Female of the Species: Sono’s Pseudo-Allegory Reifies the Male Gaze
Superficially, there’s not too much new on hand in Sion Sono’s Tag, credited as the third of a whopping six features due out in 2015, each to most likely be juggled around the film festival circuit before a little luck sees them reach theatrical release next year thanks to the auteur’s continually growing cult audience (it’s fair to say he’s browbeating the output of native prolific provocateur, Takashi Miike). This latest lands somewhere on the more bizarro end of Sono’s eclectic spectrum, though is nowhere near as gonzo, batshit crazy as Why Don’t You Play in Hell? (2013) or last year’s gangster musical Tokyo Tribe. However, neither is this on par with the director’s more sterling titles, like the magnum opus Love Exposure (2008), the first chapter of his daunting “Hate” trilogy. Instead, this strange hybrid of fetishized violence and female empowered allegory contends with the inherent misogyny of its own parameters, though hardly offers much by way of realistic solutions.

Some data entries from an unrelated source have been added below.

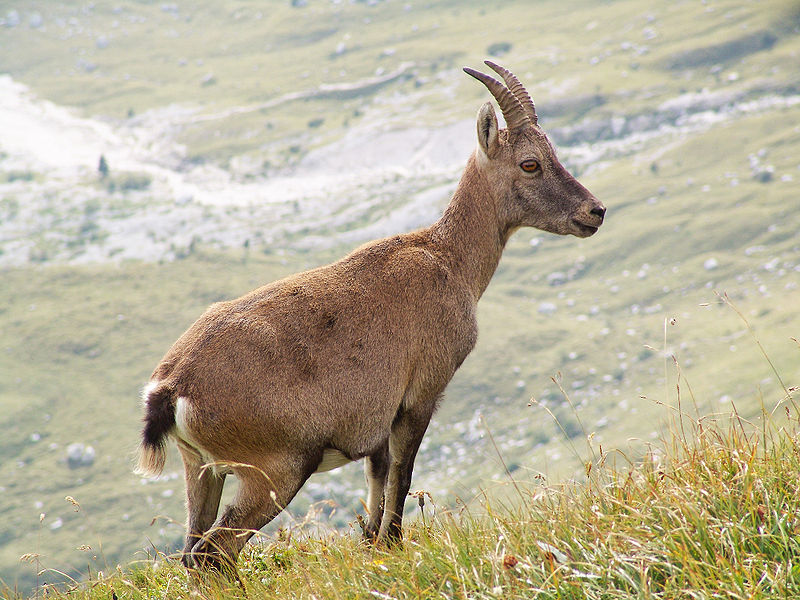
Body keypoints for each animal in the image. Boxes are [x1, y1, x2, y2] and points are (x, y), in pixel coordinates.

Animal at [134, 61, 608, 572]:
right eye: (530, 163)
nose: (595, 211)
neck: (448, 259)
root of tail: (171, 386)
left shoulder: (376, 423)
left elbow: (377, 485)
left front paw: (375, 545)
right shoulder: (420, 395)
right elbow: (402, 476)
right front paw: (395, 544)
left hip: (201, 469)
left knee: (192, 552)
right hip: (277, 469)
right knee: (214, 552)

Tag begins in traditional Sono fashion, a group of overly exuberant Japanese schoolgirls giggle, sing, and unabashedly pillow fight on a bus flying through the countryside. We hone in on the precocious Mitsuko (Reina Trendl), writing poetry while the other girls scream in jubilee around her. Suddenly, what we come to understand is a malicious, evil gust of wind (not unlike those blustery bursts from M. Night Shyamalan’s The Happening, 2008) decapitate all the girls on the bus as it slices the vehicle horizontally in half.
Fleeing from the wind forever at her back, a handful of others die in similar fashion before she somehow ends up at school where all her classmates know her but she remembers nothing. As she grows close awfully fast with a sympathetic schoolmate, her reverie is broken when two female teachers suddenly open fire on the students, and again Mitsuko is on the run. Next, she wakes up as a twenty five year old named Keiko (Mariko Shinoda), about to be married, but in a ceremony that quickly devolves into something grotesque, with a groom wearing an ominous animal mask. She wakes up again as a marathon runner, Izumi (Erina Mano), soon chased by the wind and the gun-wielding teachers from previous segments.
In the tradition of ultra-violent Japanese Grand Guignol, Tag feels awfully similar in its depiction of riotous violence as countless other films of its ilk. Its opening sequence, in particular, is reminiscent of how Sono’s 2001 The Suicide Club opens. Limbs blown off, spraying blood, and an endless parade of screaming victims lends the film the sheen of cartoonish, manga violence, even though the source inspiration is a 2001 novel Yusuke Yamada. Reportedly, Sono has taken liberties with this adaptation, morphing its content to transpire in a world of almost entirely female inhabitants, with its main protagonist learning the mechanism that is the key to the endless cycle of violence she’s subjected to. As such, Tag does manage to convey an interesting metaphor as pertaining to the violent, misogynistic depiction of women in genre cinema and beyond, but only in the sense it highlights these situations as problematic in the first place. Sono devilishly plays with familiar tropes of men directing expendable female characters, including the obvious leanings toward the lesbian tension in one of the film’s strands.
It would be unfair to reveal what exactly is going on in Tag, for if you sit through its slim running time long enough, you’ll find an intriguing concept at play, even though the film’s monotony kills the energy before we get there.
Reviewed on August 3 at the 2015 Fantasia Film Festival. 85 Mins.